Christmas Cheer in VistaVision
- The annals of film offer the cinephile a lot of film choices during the Christmas season. White Christmas (1954) is one of the most colorful and fun Christmas films ever assembled - and one of the most enjoyable within the lager musical genre - though perhaps not exactly a flawless, top tier film.
Bing Crosby and Danny Kaye star as Bob Wallace and Phil Davis, a performance team that hit it big after their return from World War II. Phil saved Bob's life during the war and has never allowed Bob to live it down; forcing Bob into many paths he otherwise would not have ventured down. Phil's often-failed but never-ending mission to find Bob a wife lands the two of them tied up with the Haynes Sisters, Judy (Vera-Ellen, who had previously worked with Danny Kaye in Wonder Man (1945)) and Betty (Rosemary Clooney, the aunt of George Clooney), who are on their way to Vermont to perform at the Pine Tree Ski Lodge for the holiday season.
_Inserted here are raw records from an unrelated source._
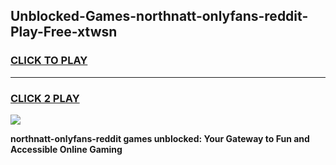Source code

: 
## Unblocked-Games-northnatt-onlyfans-reddit-Play-Free-xtwsn
<h3>
<a href="https://premium76.site?title=northnatt-onlyfans-reddit&ref=15A">CLICK TO PLAY</a></h3>
<hr>

<h3>
<a href="https://premium76.site?title=northnatt-onlyfans-reddit&ref=15A">CLICK 2 PLAY</a>
  
</h3>

<a href="https://premium76.site?title=northnatt-onlyfans-reddit&ref=15A"><img src="https://clearcache.store/games.png"></a>


**northnatt-onlyfans-reddit games unblocked: Your Gateway to Fun and Accessible Online Gaming**
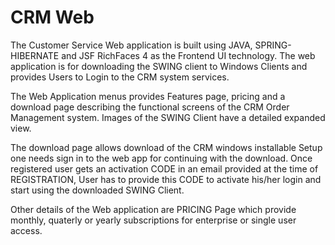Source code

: # CRM Web

The Customer Service Web application is built using JAVA, SPRING-HIBERNATE and JSF RichFaces 4 as the Frontend UI technology. The web application is for downloading the SWING client to Windows Clients and provides Users to Login to the CRM system services. 

The Web Application menus provides  Features page, pricing and a download page describing the functional screens of the CRM  Order Management system. Images of the SWING Client have a detailed expanded view.

The download page allows download of the CRM windows installable Setup one needs sign in to the web app for continuing with the download.  Once registered user gets an activation CODE in an  email provided at the time of REGISTRATION, User has to provide this CODE to activate his/her login and start using the downloaded SWING Client.

Other details of the Web application are PRICING Page which provide monthly, quaterly or yearly subscriptions for enterprise or single user access.
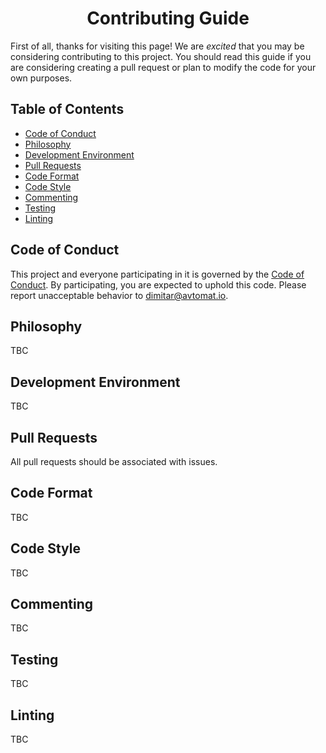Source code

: <div align="center">
  <center><h1 align="center">Contributing Guide</h1></center>
</div>

First of all, thanks for visiting this page! We are _excited_ that you may be considering contributing to this project. You should read this guide if you are considering creating a pull request or plan to modify the code for your own purposes.

## Table of Contents

- [Code of Conduct](#code-of-conduct)
- [Philosophy](#philosophy)
- [Development Environment](#development-environment)
- [Pull Requests](#pull-requests)
- [Code Format](#code-format)
- [Code Style](#code-style)
- [Commenting](#commenting)
- [Testing](#testing)
- [Linting](#linting)


## Code of Conduct

This project and everyone participating in it is governed by the [Code of Conduct](https://github.com/avtomat-hub/avtomat-aws/tree/main/docs/CODE_OF_CONDUCT.md). By participating, you are expected to uphold this code. Please report unacceptable behavior to [dimitar@avtomat.io](mailto:dimitar@avtomat.io).

## Philosophy

TBC

## Development Environment

TBC

## Pull Requests

All pull requests should be associated with issues.

## Code Format

TBC

## Code Style

TBC

## Commenting

TBC

## Testing

TBC

## Linting

TBC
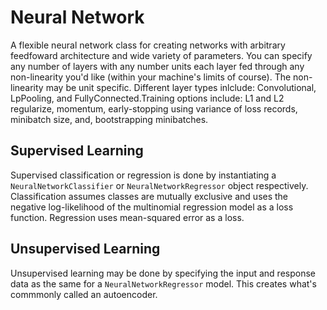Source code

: # Neural Network
A flexible neural network class for creating networks with arbitrary feedfoward architecture and wide variety of parameters. You can specify any number of layers with any number units each layer fed through any non-linearity you'd like (within your machine's limits of course). The non-linearity may be unit specific. Different layer types inlclude: Convolutional, LpPooling, and FullyConnected.Training options include: L1 and L2 regularize, momentum, early-stopping using variance of loss records, minibatch size, and, bootstrapping minibatches.

## Supervised Learning
Supervised classification or regression is done by instantiating a `NeuralNetworkClassifier` or `NeuralNetworkRegressor` object respectively. Classification assumes classes are mutually exclusive and uses the negative log-likelihood of the multinomial regression model as a loss function. Regression uses mean-squared error as a loss.

## Unsupervised Learning
Unsupervised learning may be done by specifying the input and response data as the same for a `NeuralNetworkRegressor` model. This creates what's commmonly called an autoencoder.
Arriving in Vermont, the group is disappointed to learn that no snow had fallen during the season and the lodge is subsequently being closed down. Their disappointment grows exponentially when they learn that the owner of the lodge is their very own General Waverly (Dean Jagger), whom they were especially grateful for during their time as soldiers in the war. Rather than lament the fall of an important man in their lives, Bob and Phil decide to bring their Broadway show to the General's lodge, using their celebrity to bring business his way. Of course, in the midst of all this the usually disinterested Bob immediately falls for Betty while Phil also easily falls for her sister Judy.
While not particularly envelope-pushing, interesting or brilliant in one way or another as far as characters, story or thematic quality goes; White Christmas is pure Christmas film fun. Visually however, White Christmas is brilliant. The first movie to be filmed in glorious but short-lived VistaVision (like Alfred Hitchcock's The Man Who Knew Too Much (1956) and John Ford's The Searchers (1956)), White Christmas is a plush, colorful visual treat. Director Michael Curtiz (Yankee Doodle Dandy (1942), Casablanca (1942)) gives great warmth and scope to White Christmas. No expense is spared in putting on this large-scale Christmas production; everything from the sets to the costumes to the dancing choreography is giant-sized. Irving Berlin's songs are likewise given a grand, merry treatment by musical director Joseph J. Lilley and the talented cast - my favorites are "Snow," the "Minstrel Number" and, of course, the title song "White Christmas" (first heard in the Bing Crosby-starred Holiday Inn (1942)).
White Christmas is great Christmas fun on a large scale but the film's glorification of the armed forces is a bit disconcerting. I can understand wanting to help out a man who stuck his neck out for you on a daily basis during possibly the most horrible war mankind has ever seen but the film goes far beyond that. The most blatant example of this is the song "Gee, I Wish I Was Back in the Army." What? Really? You guys want to be back in the army? Were you two not present at the beginning of the film when bombs were being dropped all around you!?!?
So while White Christmas might not be the most perfect film ever created, it remains one of the most fun films to watch during the Christmas season due to its fun songs, talented leads and VistaVision splendor.